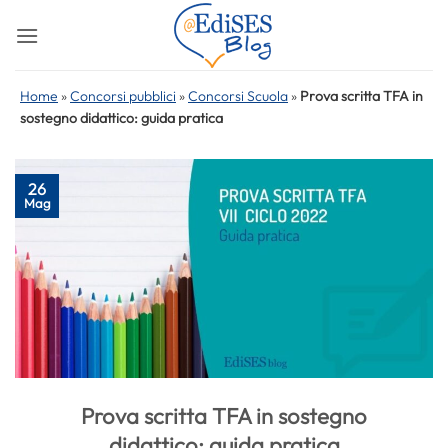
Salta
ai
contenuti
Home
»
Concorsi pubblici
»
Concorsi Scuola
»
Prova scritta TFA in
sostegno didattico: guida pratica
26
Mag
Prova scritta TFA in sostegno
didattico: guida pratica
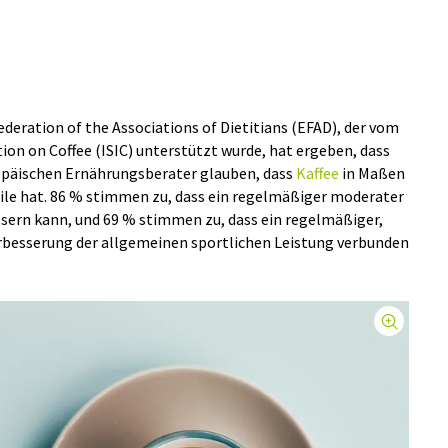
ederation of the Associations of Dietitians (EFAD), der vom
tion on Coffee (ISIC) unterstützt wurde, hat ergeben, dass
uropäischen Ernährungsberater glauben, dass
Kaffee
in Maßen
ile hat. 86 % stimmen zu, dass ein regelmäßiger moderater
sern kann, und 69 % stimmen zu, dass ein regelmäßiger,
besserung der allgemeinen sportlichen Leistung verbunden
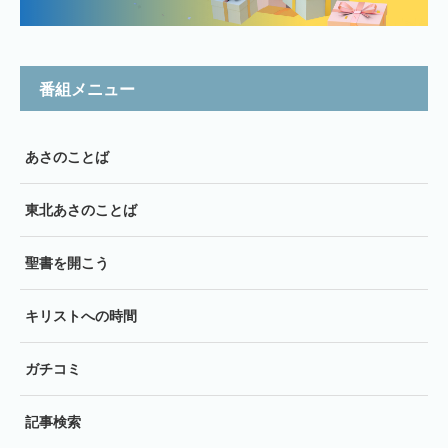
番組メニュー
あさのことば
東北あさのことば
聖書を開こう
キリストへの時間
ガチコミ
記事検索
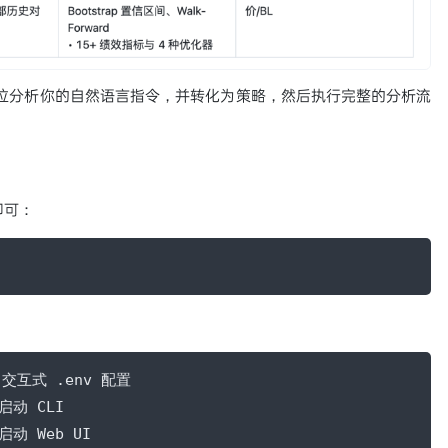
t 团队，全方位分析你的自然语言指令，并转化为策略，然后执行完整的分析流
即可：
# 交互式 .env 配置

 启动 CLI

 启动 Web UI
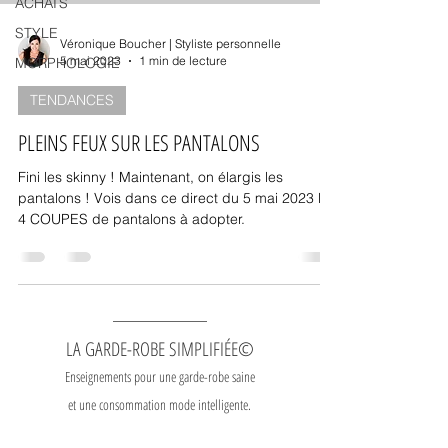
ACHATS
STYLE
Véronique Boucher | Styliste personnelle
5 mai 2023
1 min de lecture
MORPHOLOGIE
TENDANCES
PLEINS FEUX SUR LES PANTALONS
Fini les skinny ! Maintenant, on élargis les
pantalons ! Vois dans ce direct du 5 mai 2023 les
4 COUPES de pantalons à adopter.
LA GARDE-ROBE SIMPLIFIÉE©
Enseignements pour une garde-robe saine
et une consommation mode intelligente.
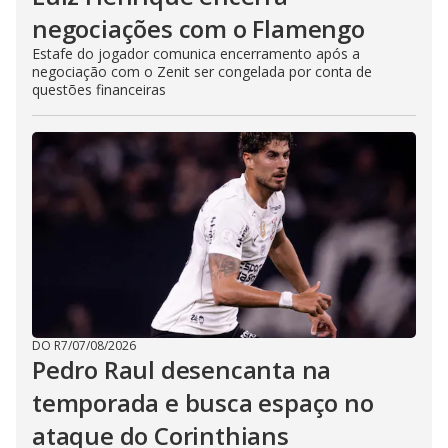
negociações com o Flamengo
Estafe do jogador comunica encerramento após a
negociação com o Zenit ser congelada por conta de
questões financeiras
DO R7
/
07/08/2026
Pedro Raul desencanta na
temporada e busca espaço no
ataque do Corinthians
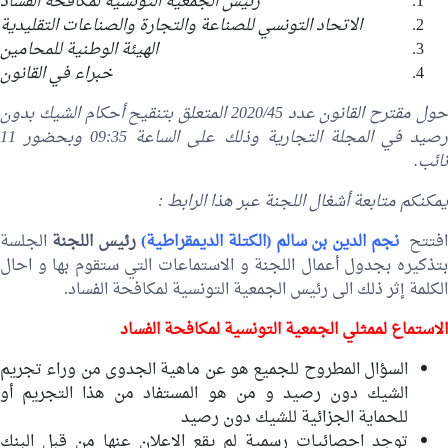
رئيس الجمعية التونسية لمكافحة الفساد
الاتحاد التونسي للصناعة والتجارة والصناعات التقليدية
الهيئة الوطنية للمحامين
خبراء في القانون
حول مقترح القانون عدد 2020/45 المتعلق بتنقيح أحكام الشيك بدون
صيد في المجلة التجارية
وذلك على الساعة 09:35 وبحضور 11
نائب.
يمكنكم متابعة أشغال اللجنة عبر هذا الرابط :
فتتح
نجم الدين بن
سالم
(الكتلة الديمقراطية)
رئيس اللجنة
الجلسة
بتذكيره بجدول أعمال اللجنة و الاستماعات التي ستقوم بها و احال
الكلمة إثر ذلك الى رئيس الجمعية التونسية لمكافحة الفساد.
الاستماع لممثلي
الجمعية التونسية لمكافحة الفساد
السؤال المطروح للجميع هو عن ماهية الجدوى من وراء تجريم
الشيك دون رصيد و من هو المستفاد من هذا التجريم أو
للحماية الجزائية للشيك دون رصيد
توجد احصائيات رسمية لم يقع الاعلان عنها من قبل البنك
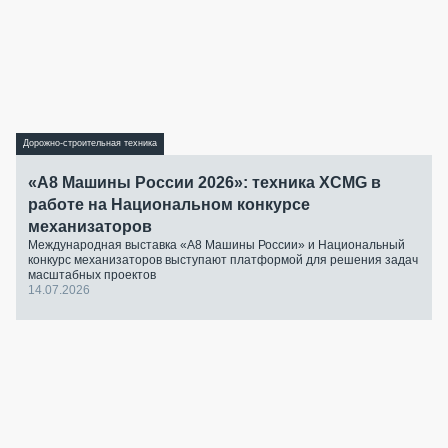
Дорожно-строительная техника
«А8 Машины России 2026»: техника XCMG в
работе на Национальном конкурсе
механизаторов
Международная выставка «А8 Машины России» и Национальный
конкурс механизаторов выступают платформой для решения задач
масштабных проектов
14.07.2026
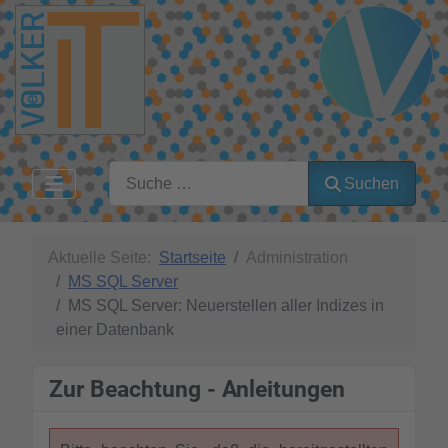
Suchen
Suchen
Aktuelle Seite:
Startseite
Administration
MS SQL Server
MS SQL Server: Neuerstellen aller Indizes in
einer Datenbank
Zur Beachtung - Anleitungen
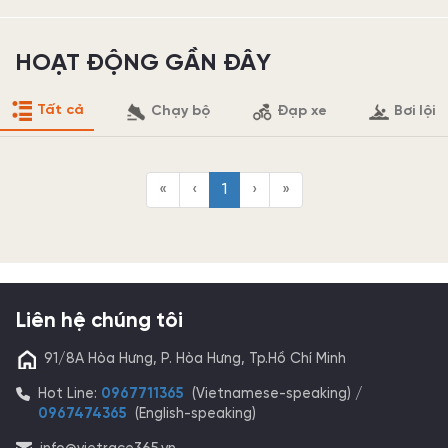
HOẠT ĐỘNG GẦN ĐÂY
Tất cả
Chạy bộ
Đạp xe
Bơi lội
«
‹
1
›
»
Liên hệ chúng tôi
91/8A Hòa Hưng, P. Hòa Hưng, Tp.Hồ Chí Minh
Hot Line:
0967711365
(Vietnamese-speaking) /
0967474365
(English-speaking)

_ _ _ _

▶ **What you should do**
Restate each line from the start of the listing through the line bearing "et une consommation mode intelligente." word for word. Drop the pictures.

▶ **Solution to this problem**
Salta
ai
contenuti
Home
»
Concorsi pubblici
»
Concorsi Scuola
»
Prova scritta TFA in
sostegno didattico: guida pratica
26
Mag
Prova scritta TFA in sostegno
didattico: guida pratica
ederation of the Associations of Dietitians (EFAD), der vom
tion on Coffee (ISIC) unterstützt wurde, hat ergeben, dass
uropäischen Ernährungsberater glauben, dass
Kaffee
in Maßen
ile hat. 86 % stimmen zu, dass ein regelmäßiger moderater
sern kann, und 69 % stimmen zu, dass ein regelmäßiger,
besserung der allgemeinen sportlichen Leistung verbunden
番組メニュー
あさのことば
東北あさのことば
聖書を開こう
キリストへの時間
ガチコミ
記事検索
t 团队，全方位分析你的自然语言指令，并转化为策略，然后执行完整的分析流
即可：
# 交互式 .env 配置

 启动 CLI

 启动 Web UI
ACHATS
STYLE
Véronique Boucher | Styliste personnelle
5 mai 2023
1 min de lecture
MORPHOLOGIE
TENDANCES
PLEINS FEUX SUR LES PANTALONS
Fini les skinny ! Maintenant, on élargis les
pantalons ! Vois dans ce direct du 5 mai 2023 les
4 COUPES de pantalons à adopter.
LA GARDE-ROBE SIMPLIFIÉE©
Enseignements pour une garde-robe saine
et une consommation mode intelligente.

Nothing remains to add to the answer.